Ask HN: What CSS template do you use to start quickly? - mise

I'm starting to help on the interface of an open source project but I'm not an interface ninja.<p>Is there an (openly licensed) collection of CSS templates online?
======
briandoll
There are loads of "free web template" sites online that offer HTML/CSS
templates that could get you started.

Personally, I think Theme Forest (<http://themeforest.net/>) has the best
templates available, for a small fee (~$10).

Start with a template, hack it up to meet your needs, and go from there. So
much faster and easier than doing it all yourself on an app where good UI is
important, but isn't the point of the site.

------
tgriesser
I'd definitely start with the Eric Meyer reset before writing custom css just
to get rid of any defaults you might be unaware of...
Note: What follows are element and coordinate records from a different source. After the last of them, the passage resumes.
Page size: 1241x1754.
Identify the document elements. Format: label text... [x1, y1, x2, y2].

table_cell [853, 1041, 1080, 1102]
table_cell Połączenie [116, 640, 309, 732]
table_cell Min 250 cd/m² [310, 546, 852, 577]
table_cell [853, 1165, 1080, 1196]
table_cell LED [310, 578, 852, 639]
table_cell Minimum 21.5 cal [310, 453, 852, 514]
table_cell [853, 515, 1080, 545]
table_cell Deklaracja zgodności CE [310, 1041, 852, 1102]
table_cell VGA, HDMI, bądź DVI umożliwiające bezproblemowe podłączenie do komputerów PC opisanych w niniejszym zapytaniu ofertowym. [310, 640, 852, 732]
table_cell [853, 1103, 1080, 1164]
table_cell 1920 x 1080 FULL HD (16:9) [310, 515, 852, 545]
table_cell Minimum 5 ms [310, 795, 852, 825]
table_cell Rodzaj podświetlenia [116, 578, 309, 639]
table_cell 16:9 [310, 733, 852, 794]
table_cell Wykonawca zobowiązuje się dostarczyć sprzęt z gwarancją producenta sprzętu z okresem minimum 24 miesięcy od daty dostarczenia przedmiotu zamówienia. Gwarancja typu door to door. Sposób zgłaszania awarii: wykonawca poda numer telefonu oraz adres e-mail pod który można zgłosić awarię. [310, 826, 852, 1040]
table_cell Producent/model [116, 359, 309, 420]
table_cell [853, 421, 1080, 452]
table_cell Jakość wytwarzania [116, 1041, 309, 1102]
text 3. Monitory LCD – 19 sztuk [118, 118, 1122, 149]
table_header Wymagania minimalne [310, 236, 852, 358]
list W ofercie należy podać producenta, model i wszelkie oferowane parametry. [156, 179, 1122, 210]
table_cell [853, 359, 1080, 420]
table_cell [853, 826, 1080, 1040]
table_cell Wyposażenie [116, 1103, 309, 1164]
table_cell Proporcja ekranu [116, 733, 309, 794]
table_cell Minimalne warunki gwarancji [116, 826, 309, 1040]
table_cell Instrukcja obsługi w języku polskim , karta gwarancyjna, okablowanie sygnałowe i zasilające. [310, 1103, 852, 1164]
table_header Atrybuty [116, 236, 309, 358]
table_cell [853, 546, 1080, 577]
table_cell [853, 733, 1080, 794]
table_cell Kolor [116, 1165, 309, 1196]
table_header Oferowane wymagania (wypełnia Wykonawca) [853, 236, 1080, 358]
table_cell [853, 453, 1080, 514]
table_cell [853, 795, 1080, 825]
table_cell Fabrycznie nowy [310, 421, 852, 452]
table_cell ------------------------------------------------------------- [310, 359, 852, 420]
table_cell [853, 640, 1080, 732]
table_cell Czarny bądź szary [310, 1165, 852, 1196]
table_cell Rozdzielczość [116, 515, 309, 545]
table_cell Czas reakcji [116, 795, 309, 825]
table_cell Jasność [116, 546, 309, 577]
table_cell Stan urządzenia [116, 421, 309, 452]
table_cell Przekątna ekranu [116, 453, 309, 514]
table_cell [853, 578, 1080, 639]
<http://meyerweb.com/eric/tools/css/reset/>

I'm also a fan of the 960.gs grid, really quick to learn and good for the
majority of structured layouts.

------
jeffmould
If you are looking for just CSS frameworks try:

<http://blueprintcss.org>

<http://bluetrip.org>

or

<http://developer.yahoo.com/yui/grids/>

------
peter_l_downs
It's not exactly a template, but I just used the 1140px css grid system this
past weekend to get a side project up and going. I had no css experience
before this, but the website turned out (i think) beautifully.

<http://cssgrid.net/>

Pros: \- Took a non-html person about 40 minutes to figure out \- Can look
really nice without much effort \- Simple \- Free! Cons: \- I'm not sure it
falls under the definition of a true template

------
bdclimber14
I don't consider Blueprint or other CSS frameworks _templates_ , but in
general I think templates cause more work than they prevent.

Things look _nice_ to start with, but you quickly find yourself trying to
figure out how to remove or change CSS styles instead of just building on top
of.

------
askar
960.gs has been very friendly with me so far!